- What is being asked -
Every line below that has "materi" in it should be copied.

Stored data
* * * *
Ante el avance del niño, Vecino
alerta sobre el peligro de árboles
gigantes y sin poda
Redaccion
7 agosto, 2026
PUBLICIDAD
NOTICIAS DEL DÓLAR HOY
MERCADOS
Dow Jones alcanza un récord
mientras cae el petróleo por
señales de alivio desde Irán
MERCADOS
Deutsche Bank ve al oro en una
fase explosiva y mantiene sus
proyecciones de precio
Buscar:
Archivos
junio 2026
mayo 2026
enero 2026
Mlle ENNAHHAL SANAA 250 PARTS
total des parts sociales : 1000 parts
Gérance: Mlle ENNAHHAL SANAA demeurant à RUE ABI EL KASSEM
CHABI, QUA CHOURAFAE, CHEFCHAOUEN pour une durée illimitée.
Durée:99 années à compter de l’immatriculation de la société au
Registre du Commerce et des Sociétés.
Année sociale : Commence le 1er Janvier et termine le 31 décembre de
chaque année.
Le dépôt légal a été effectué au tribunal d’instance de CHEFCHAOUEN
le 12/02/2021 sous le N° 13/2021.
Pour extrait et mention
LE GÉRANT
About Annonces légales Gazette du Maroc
* * * *
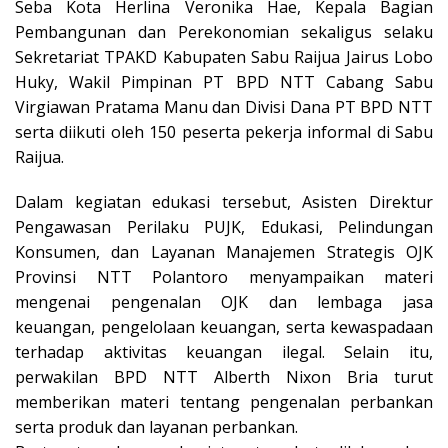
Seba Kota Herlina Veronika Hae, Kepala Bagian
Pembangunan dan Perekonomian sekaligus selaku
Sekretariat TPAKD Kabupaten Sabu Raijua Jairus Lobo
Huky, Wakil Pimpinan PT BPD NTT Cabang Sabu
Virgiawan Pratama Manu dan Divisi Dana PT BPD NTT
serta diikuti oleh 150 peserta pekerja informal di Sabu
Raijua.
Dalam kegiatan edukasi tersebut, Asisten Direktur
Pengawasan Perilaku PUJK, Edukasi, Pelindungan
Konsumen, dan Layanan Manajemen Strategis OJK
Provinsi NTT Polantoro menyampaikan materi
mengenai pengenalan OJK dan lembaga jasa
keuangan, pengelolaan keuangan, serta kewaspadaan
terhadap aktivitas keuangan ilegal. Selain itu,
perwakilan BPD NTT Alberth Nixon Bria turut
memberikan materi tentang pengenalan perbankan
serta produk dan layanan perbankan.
* * * *
- Solution to this problem -
Provinsi NTT Polantoro menyampaikan materi
memberikan materi tentang pengenalan perbankan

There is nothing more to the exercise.